In 2013, the AB1234 format began being issued instead of the previous 123456 format. Plates that follow this format use the letter "M" for motorcycles, "T" for taxis, "B" for buses, "G" for government vehicles, and "D" for demo cars, and use the letters "MB" for Metro Buses, "MI" for international missions, "PR" for press, "BC" for school buses, "CD" for diplomatic corps, and "ADM" for non-diplomatic administrative staff. However, plates with the 123456 format were still issued for cars that were issued numbers before this change.

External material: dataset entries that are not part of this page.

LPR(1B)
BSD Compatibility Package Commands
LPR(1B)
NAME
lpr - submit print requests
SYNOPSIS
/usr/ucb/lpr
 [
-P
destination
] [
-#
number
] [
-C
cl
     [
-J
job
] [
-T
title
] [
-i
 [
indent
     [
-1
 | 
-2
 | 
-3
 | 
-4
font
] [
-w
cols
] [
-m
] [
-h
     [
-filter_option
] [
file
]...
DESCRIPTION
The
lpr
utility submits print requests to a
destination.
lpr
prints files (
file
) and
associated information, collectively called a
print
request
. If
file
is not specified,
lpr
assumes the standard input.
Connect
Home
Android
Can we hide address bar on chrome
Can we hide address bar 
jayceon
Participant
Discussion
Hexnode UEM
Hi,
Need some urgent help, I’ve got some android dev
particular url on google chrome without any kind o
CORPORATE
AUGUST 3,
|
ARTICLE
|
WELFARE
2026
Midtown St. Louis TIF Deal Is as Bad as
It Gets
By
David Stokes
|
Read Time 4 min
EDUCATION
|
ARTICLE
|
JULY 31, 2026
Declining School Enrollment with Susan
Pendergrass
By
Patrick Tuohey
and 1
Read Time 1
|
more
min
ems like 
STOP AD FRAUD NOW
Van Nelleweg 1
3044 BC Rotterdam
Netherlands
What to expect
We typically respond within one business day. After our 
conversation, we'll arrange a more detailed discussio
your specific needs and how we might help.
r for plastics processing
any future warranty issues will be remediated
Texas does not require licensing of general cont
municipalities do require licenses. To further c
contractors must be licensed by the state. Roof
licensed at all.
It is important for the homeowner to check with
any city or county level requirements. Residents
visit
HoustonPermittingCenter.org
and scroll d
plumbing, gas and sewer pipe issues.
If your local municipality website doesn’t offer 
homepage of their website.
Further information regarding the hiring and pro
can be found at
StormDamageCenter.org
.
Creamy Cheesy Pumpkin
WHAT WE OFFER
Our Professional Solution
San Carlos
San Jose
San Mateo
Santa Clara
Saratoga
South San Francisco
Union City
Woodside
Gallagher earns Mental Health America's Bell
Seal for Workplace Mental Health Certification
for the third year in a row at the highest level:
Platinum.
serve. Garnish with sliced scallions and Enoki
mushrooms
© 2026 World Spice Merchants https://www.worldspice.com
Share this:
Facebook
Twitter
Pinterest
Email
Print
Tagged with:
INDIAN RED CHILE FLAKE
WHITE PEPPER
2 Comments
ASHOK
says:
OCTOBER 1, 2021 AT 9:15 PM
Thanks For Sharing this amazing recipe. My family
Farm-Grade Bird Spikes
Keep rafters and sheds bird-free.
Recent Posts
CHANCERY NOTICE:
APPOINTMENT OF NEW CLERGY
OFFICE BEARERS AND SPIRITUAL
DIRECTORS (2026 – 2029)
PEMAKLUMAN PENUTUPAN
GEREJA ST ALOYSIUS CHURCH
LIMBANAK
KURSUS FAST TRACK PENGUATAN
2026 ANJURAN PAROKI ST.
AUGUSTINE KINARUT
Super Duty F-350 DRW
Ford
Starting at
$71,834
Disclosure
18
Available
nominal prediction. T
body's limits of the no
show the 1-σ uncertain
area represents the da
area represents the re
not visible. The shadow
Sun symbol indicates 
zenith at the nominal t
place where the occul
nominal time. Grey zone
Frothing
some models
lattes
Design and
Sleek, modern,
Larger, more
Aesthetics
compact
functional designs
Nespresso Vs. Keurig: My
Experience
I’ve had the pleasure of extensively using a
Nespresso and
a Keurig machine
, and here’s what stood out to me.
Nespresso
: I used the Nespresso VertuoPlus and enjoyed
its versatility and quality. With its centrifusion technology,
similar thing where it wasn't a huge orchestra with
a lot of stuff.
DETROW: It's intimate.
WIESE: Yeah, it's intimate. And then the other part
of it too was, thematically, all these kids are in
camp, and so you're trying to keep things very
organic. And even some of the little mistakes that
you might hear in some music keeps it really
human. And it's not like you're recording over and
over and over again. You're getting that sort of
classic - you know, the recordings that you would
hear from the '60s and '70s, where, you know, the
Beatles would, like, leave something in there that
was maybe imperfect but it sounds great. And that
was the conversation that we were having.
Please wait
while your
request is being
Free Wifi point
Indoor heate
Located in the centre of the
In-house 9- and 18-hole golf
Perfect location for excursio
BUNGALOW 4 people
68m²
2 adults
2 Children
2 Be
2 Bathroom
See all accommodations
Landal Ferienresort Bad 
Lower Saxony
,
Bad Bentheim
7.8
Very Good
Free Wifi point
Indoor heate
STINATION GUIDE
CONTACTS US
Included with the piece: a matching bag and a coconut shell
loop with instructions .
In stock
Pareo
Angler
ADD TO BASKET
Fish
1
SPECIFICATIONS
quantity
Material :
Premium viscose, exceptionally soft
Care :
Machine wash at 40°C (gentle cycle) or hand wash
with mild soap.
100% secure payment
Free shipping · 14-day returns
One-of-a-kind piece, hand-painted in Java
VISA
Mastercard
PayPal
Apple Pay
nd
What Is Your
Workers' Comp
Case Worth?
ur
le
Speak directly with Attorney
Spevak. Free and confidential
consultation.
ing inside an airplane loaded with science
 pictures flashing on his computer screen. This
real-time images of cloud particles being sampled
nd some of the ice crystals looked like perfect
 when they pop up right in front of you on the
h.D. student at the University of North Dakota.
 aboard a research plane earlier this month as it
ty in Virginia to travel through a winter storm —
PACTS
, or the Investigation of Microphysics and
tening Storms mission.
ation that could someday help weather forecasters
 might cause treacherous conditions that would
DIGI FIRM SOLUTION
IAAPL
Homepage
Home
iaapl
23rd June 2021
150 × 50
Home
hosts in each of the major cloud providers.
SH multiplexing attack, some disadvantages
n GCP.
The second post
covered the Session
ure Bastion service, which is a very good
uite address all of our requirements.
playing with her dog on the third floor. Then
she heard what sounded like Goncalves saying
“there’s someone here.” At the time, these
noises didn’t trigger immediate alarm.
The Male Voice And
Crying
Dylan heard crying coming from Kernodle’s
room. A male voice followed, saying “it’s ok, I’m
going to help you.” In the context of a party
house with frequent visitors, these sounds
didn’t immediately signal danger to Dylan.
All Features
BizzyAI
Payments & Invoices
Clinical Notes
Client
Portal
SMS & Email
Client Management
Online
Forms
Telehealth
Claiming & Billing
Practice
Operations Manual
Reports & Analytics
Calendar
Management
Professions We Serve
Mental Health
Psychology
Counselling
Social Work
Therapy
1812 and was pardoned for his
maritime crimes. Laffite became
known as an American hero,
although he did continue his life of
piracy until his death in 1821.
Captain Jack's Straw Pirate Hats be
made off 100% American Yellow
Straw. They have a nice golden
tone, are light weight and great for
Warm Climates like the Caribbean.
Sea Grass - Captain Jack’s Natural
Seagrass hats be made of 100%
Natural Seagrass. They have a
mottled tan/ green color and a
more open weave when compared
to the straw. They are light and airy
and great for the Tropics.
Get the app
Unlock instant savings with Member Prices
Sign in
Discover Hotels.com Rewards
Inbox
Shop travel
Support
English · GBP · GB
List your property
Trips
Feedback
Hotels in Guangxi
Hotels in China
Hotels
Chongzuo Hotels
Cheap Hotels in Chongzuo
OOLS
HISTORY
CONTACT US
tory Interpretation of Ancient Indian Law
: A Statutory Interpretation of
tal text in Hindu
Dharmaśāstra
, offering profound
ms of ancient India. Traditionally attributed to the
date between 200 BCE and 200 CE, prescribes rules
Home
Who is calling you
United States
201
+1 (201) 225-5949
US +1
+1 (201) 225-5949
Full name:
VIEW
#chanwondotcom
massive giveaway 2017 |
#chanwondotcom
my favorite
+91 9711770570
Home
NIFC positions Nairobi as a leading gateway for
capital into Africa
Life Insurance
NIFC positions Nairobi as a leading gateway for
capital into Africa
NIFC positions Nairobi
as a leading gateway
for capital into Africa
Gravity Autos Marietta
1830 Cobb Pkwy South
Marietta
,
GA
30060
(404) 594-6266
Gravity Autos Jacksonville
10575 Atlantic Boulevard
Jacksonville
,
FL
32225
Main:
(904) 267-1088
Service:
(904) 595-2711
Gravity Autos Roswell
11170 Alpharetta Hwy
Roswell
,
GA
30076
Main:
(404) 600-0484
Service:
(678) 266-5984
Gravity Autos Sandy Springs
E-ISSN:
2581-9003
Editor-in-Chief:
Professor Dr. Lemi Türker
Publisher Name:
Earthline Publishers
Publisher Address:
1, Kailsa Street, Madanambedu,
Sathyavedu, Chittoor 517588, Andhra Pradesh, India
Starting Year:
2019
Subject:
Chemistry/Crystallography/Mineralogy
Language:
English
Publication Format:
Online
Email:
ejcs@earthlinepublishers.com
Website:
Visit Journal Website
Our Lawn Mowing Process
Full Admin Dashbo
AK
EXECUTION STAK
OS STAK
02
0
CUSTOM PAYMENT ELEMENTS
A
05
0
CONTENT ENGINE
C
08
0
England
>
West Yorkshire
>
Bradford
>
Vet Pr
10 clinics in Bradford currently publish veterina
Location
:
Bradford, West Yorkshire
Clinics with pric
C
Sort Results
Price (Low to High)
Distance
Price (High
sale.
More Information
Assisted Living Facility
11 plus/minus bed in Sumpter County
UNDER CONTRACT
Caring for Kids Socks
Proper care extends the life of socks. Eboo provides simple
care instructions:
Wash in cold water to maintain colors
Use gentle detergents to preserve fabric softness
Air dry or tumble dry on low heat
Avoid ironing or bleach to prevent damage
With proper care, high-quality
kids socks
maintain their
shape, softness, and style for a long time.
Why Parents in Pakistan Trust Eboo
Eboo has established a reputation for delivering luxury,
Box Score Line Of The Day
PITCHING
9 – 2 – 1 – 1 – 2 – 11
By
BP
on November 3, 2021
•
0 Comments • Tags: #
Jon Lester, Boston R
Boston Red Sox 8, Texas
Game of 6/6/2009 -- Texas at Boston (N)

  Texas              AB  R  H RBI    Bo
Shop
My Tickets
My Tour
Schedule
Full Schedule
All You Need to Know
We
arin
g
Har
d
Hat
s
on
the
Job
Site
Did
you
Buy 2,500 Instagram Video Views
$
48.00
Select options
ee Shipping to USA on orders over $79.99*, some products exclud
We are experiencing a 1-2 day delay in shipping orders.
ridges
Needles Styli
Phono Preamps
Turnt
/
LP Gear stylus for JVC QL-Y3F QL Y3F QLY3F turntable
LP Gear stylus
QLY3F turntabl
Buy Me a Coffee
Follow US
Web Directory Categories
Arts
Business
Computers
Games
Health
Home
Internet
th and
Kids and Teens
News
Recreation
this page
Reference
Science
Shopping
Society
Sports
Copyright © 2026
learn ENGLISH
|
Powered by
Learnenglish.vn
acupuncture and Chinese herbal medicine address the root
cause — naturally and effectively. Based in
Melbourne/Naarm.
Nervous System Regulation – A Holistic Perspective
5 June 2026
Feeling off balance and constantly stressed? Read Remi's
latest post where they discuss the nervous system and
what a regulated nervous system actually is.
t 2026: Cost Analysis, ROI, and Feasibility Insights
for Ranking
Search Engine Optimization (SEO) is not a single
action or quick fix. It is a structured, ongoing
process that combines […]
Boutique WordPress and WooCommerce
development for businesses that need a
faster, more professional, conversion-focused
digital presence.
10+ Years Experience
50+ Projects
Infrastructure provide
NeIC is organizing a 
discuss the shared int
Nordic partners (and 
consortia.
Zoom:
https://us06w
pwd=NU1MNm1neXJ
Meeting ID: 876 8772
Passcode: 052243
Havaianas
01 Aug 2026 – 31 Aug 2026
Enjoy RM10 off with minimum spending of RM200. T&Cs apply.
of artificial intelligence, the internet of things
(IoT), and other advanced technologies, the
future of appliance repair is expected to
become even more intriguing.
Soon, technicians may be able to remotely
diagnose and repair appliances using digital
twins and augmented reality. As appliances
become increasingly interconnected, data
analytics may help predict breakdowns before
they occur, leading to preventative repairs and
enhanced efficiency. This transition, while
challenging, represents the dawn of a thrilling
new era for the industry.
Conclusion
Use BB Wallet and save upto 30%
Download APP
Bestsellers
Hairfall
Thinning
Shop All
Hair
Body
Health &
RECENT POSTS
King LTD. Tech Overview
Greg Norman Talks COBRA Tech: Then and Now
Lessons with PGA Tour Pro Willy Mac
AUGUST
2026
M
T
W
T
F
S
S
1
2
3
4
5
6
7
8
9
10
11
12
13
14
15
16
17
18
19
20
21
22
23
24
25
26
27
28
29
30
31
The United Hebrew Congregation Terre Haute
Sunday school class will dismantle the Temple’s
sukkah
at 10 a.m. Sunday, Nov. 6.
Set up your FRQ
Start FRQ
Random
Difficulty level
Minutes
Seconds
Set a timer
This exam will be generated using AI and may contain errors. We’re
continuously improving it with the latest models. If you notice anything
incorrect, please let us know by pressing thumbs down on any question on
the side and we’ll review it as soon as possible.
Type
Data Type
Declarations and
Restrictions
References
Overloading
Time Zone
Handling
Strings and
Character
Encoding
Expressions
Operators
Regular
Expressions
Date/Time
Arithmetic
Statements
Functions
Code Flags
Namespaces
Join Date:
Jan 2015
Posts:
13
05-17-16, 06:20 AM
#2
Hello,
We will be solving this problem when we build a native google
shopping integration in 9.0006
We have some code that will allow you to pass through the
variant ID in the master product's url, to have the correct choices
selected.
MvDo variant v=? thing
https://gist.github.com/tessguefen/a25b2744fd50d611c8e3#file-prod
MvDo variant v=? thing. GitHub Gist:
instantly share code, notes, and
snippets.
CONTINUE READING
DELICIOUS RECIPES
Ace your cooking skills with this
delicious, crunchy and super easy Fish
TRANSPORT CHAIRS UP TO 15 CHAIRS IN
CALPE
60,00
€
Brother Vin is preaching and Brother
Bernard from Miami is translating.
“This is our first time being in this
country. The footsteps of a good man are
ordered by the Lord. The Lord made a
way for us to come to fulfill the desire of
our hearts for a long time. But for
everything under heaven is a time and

In 2018 a variant of FE-Schrift became the standard font used on plates.

== 2022 to present ==
In 2022, Panama switched from issuing new plates every year to instead issuing new plates every 4 years.

== Canal Authority plates ==
In 2000, when Panama gained control of the Panama Canal Zone, Licence plates for the Canal Authority began to be issued. All Canal Authority plates begin with the letters "CP".

Previously, Canal Authority plates follow standard plate designs, except for the province names being replaced by the text "Autoridad del Canal", until 2007 where "Panama" was replaced instead, as provinces were no longer displayed on plates.

In 2014, the Canal Authority plates were again changed for the final time to now display "Panama" at the top and include the letters "ACP" replacing the year at the bottom of the plate which is split and moved to the top corners.